09/23/2025
Procrastination.
It’s a big word. It’s a loaded word.
I remember when I was about 9 or 10, my mom gave me a book all about procrastination. She truly had the best of intentions but instead it fueled the shame. (Love you, mom ❤️)
Lucky for us, we are learning more and more about our internal landscape and how relatively easy it is to build the skills for better outcomes. (Without the shame! ✨)
84% of students procrastinate.
Not because they’re lazy because something deeper’s off (and fixable).
A 2024 study of 290 med students found two big predictors:
-Low academic self-efficacy
-Poor emotion regulation
Self-efficacy = your belief that you can succeed.
When belief drops, procrastination spikes.
Doubt → delay.
Emotion regulation = managing tough feelings.

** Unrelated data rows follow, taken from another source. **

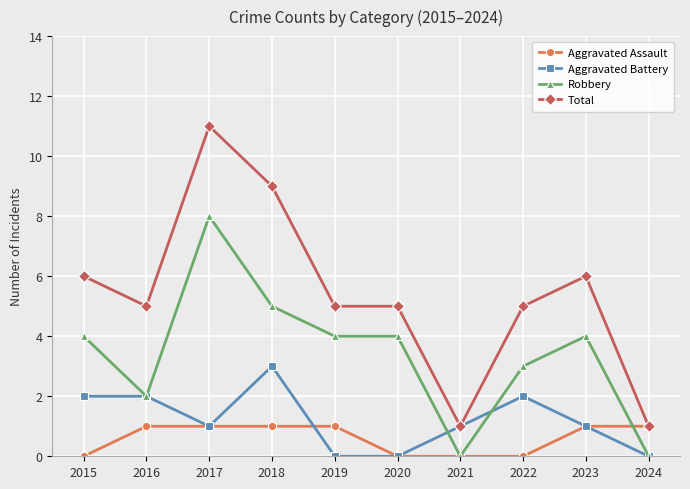

Which category has the highest value in the Total series?

2017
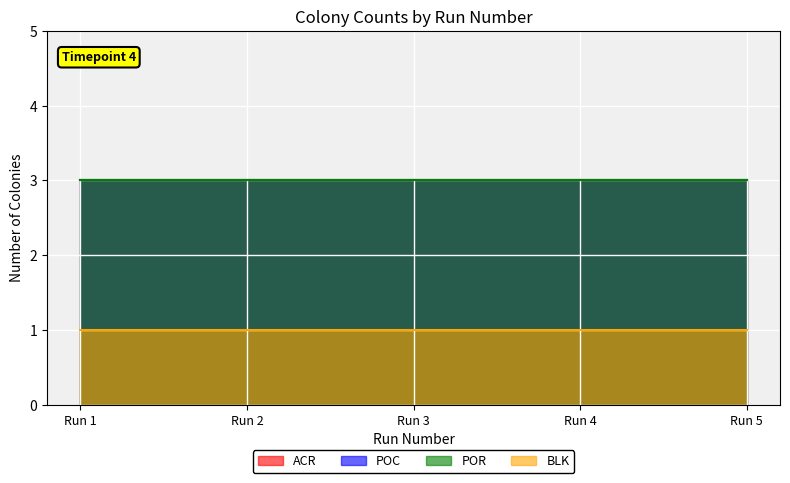

At which category does the chart reach its minimum across all series?

Run 1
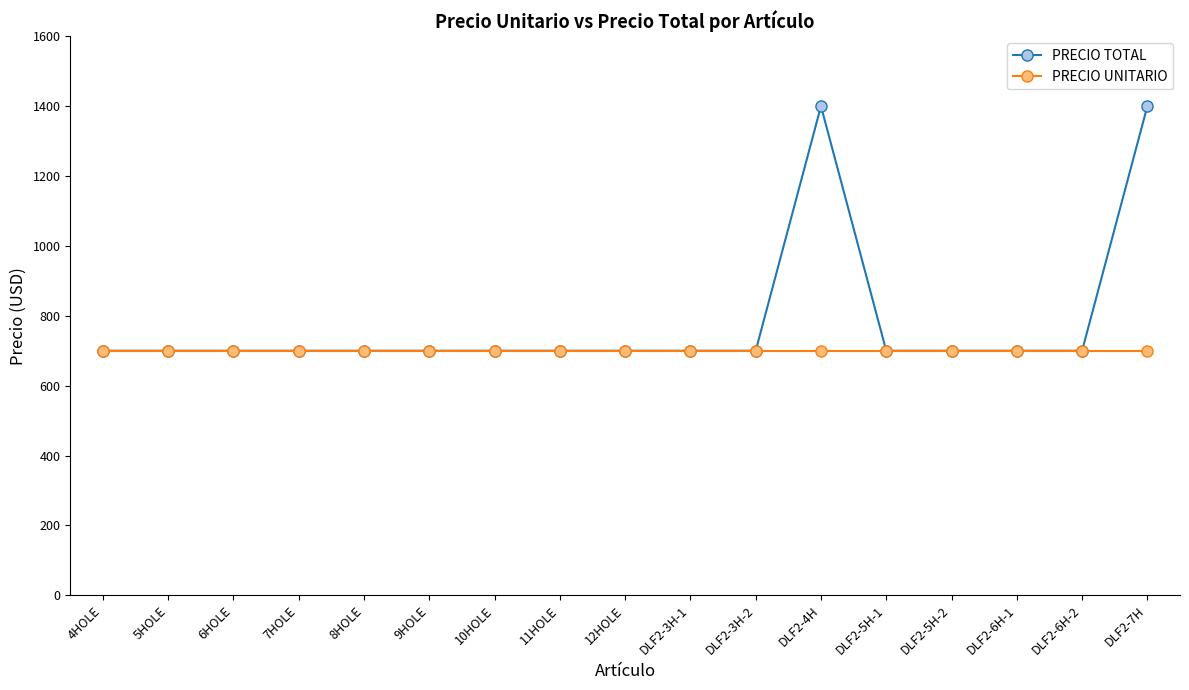

What are all the series names shown in the legend?

PRECIO TOTAL, PRECIO UNITARIO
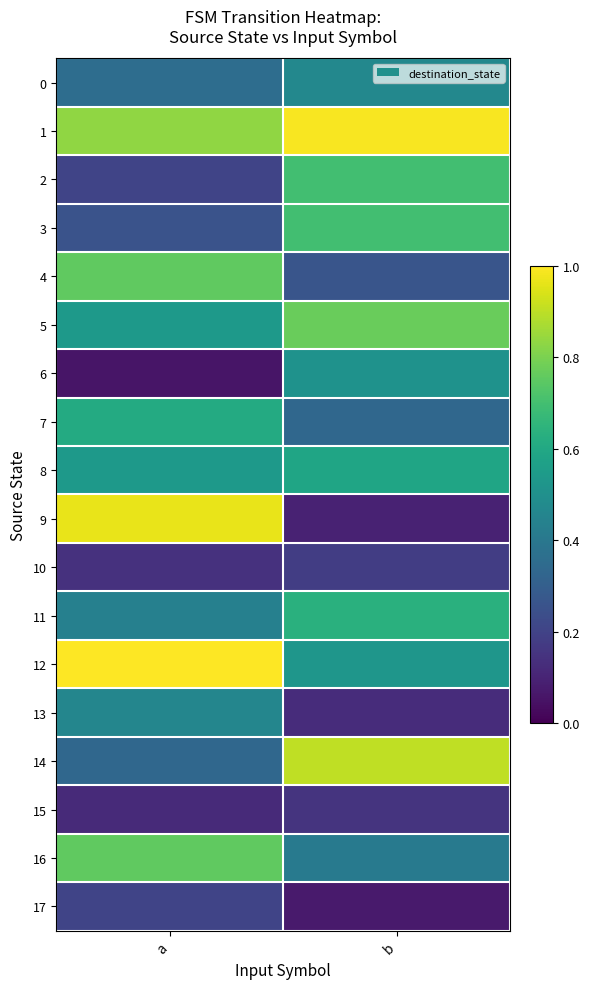

Reading left to right, what are all the values shown in this chart?

0: a=0.4	b=0.5
1: a=0.8	b=1.0
2: a=0.2	b=0.7
3: a=0.3	b=0.7
4: a=0.8	b=0.3
5: a=0.5	b=0.8
6: a=0.1	b=0.5
7: a=0.6	b=0.3
8: a=0.5	b=0.6
9: a=1.0	b=0.1
10: a=0.1	b=0.2
11: a=0.4	b=0.6
12: a=1.0	b=0.5
13: a=0.5	b=0.1
14: a=0.3	b=0.9
15: a=0.1	b=0.2
16: a=0.8	b=0.4
17: a=0.2	b=0.1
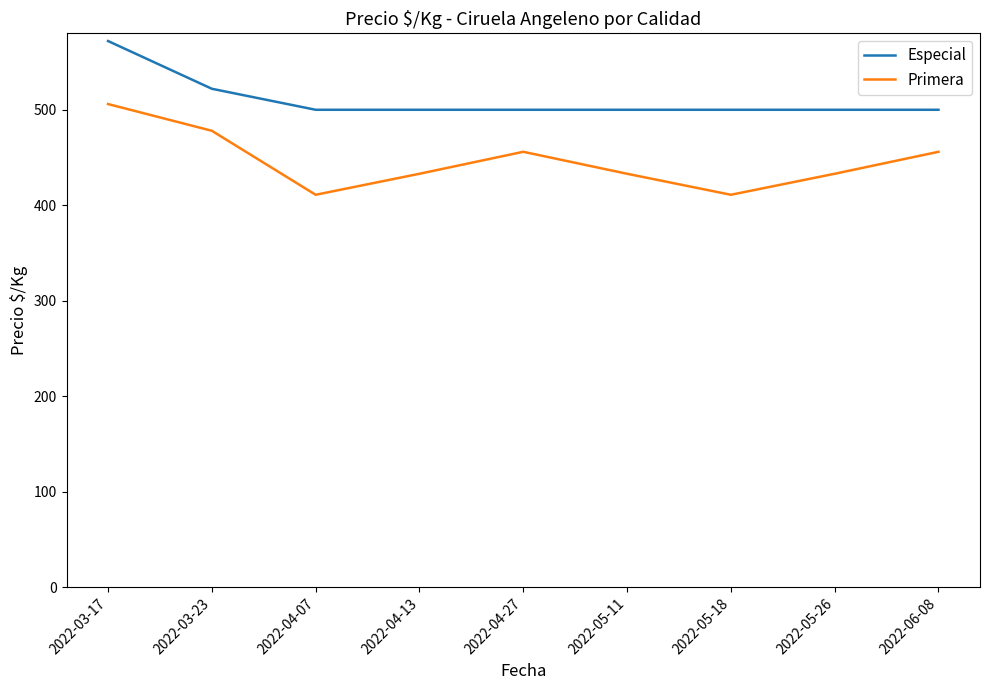

What is the sum of all Especial values?

4594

Struggles with impulse control, self-awareness, or mood clarity →
much higher odds of putting work off.
The correlations were strong:
-Self-efficacy vs. procrastination: r = −0.65
-Emotion dysregulation vs. procrastination: r = +0.70
Translation
Confidence fights procrastination.
Emotional chaos fuels it.
Both off? You’re toast.
Common emotional blockers
-Low emotional clarity
-Fear of failure
-Mood-based avoidance
-Impulse-driven distractions
What actually helps
Beating procrastination ≠ better to-do lists. It means:
-Training emotion regulation (label feelings, reset, refocus)
-Rebuilding self-efficacy (small wins, specific goals, feedback)
One actionable idea
Teach emotion regulation like a skill, not a byproduct of maturity
brief, recurring practice in classrooms and advising.
Procrastination is often emotion management in disguise.
What mindset shift or tiny habit will you try this week?